Abdurrahman Raşid
Suudi Arabistan’lı gazeteci. Şarku’l Avsat’ın eski genel yayın yönetmeni
TT

Iraklılar ülkelerini kurtaracak mı?

İrec Mescidi’nin askeri kıyafetlerine bakmamız dahi onun dünya çapında tanınan bir diplomat olmadığını anlamamız için yeterli. Mescidi, İran’ın Bağdat Büyükelçisi. Ancak sahada, kendisini Irak'a tayin edilmiş askeri yönetici olarak görüyor. Bir ‘Devrim Muhafızı’ olan Mescidi, büyükelçiliğini kullanarak tüm kaos alanlarını yönetmekle görevlendirildi. Arkadaşı Hasan İrlu, işgal altındaki Yemen yönetimini devralmak üzere  darbeci Husi hükümeti adına Sana’da ‘olağanüstü büyükelçi’ olarak atandı.
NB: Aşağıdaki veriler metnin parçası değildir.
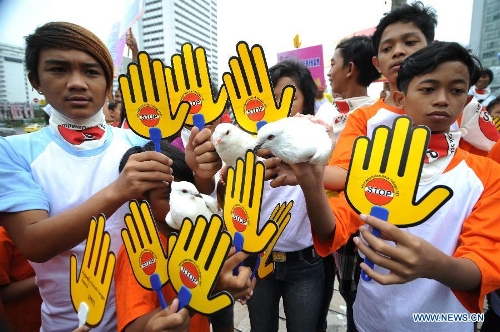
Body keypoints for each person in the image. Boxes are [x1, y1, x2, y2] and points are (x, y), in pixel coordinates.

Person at [287, 40, 500, 331]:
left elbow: (484, 265)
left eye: (456, 90)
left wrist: (435, 265)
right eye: (428, 88)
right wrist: (310, 183)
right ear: (401, 99)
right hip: (369, 318)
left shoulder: (486, 174)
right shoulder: (375, 160)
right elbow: (333, 228)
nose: (442, 99)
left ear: (466, 100)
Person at [0, 21, 182, 331]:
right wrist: (118, 191)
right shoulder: (15, 151)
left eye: (91, 71)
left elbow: (175, 218)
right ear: (35, 81)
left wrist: (202, 176)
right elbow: (33, 242)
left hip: (144, 317)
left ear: (110, 83)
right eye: (58, 69)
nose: (76, 83)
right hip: (66, 326)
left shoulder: (137, 142)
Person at [323, 1, 498, 194]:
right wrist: (304, 171)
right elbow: (343, 172)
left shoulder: (466, 110)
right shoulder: (362, 117)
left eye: (410, 42)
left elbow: (489, 171)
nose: (398, 51)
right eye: (387, 48)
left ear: (431, 47)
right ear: (377, 64)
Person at [115, 140, 253, 332]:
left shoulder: (191, 235)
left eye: (185, 191)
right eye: (167, 196)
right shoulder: (137, 253)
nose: (182, 203)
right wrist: (208, 288)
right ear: (140, 200)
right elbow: (133, 327)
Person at [240, 59, 325, 332]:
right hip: (259, 258)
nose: (281, 104)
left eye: (291, 96)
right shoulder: (250, 145)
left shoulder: (318, 141)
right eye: (274, 97)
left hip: (305, 263)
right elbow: (231, 203)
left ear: (307, 101)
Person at [315, 34, 381, 332]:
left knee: (359, 300)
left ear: (350, 68)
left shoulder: (373, 116)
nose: (329, 72)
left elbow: (349, 177)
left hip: (359, 229)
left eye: (333, 63)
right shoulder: (333, 113)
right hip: (332, 223)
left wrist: (304, 169)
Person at [0, 226, 42, 332]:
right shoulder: (3, 237)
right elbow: (3, 294)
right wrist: (44, 278)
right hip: (23, 322)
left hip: (47, 315)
Atlattıkları tüm tehlikelere rağmen Iraklılar, en büyük tehlikeyle karşı karşıya. İran, ana düşmanı ABD'nin seçimlerle meşgul olmasından yararlanarak Irak'ı kontrol etme hızını artırıyor. Yeni bir gerçeklik empoze etmek için Joe Biden’ın başkan olmasını istiyor. Irak, yaklaşan müzakerelerin dışında İran'a bağlı bir devlet olduğunu söylüyor. Ve Trump'ın Başkan olarak geri dönmesi durumunda, Bağdat'ta kazandıklarını onunla pazarlık etmeye çalışacak.
Aslında Iraklılar, İran'ın ivme kazanan faaliyetlerinden habersiz değiller. Kaosun, ekonomik kayıplarının ve hükümetlerinin çalışamamasının arkasında onun olduğunu biliyorlar. Eğitim, istihdam ve ekonomik ve sosyal yaşamın gelişmesini engelleyen silahlı milisleri İran'ın yönettiğinin farkındalar. Bunların tümü Iraklıların farkında olduğu ancak yaygın silahlı kuvvetlerden başka bir çare yok. Bu durumla karşı karşıya kalan Irak devleti, ne sivil ne de askeri kurumlarıyla ne İranlılar ne de Amerikalılarla savaşmak istiyor.
İran, Irak'ı Lübnan gibi yapmaya çalışıyor. Çünkü oradaki ordu ve güvenlik, karşısına çıkan siyasi, güvenlik ve kültürel liderlerin tasfiyesiyle birlikte Hizbullah'la yüzleşemeyecek kadar zayıf hale geldi.
Umutsuz insanlar, eğer Amerikalılar elçiliklerini kendileri kapatıp Kürdistan bölgesine kaçarsa, ‘hala yaralarını saran bir ülke İran gibi bir güçle nasıl yüzleşebilir?’ diyecek. Iraklılara karşı bir çatışma başlatılırsa, Irak, dünya için stratejik önemi ve kabiliyetleriyle, İran Devrim Muhafızları ve onun Iraklı milisleriyle mücadele etmeye güç yetirebilir. Ancak İran, Iraklıların çoğu ve dünya buna karşı çıkacağını ve savaşı kaybedeceğini bildiği için doğrudan çatışmaya girmeyecek. Bu yüzden ülkeyi içeriden ele geçirmeye çalışıyor. Iraklı milislerin başına gelen gelişmeyi izledikten sonra, devletin bölümlerini kontrol etmek için birden fazla rol oynadıklarını görüyoruz. Iraklıların, devlet kurumlarını güçlendirerek nüfuz edilmesiyle yüzleşmekten başka çaresi yok, yoksa bugün bildiğimiz Irak bitecek.
Egemenliği olmayan bir ülke olacak ve İran Irak'ı bölgede ve ötesinde savaşlarını yürütmek için kullanacak. Irak şu anki haliyle bu senaryoyu durdurabilir. Büyük, zengin ve çeşitliliğe sahip bir ülke olarak ayakta durabilir, bağımsızlığı ve egemenliği için çalışabilir. Kaos ve milis hegemonyasıyla yüzleşmeye çalışırsa, karşılaştıkları tehlikeleri hisseden Irak güçlerinin ve bileşenlerinin çoğundan destek bulacak ve dünya tarafından hoş karşılanacaktır.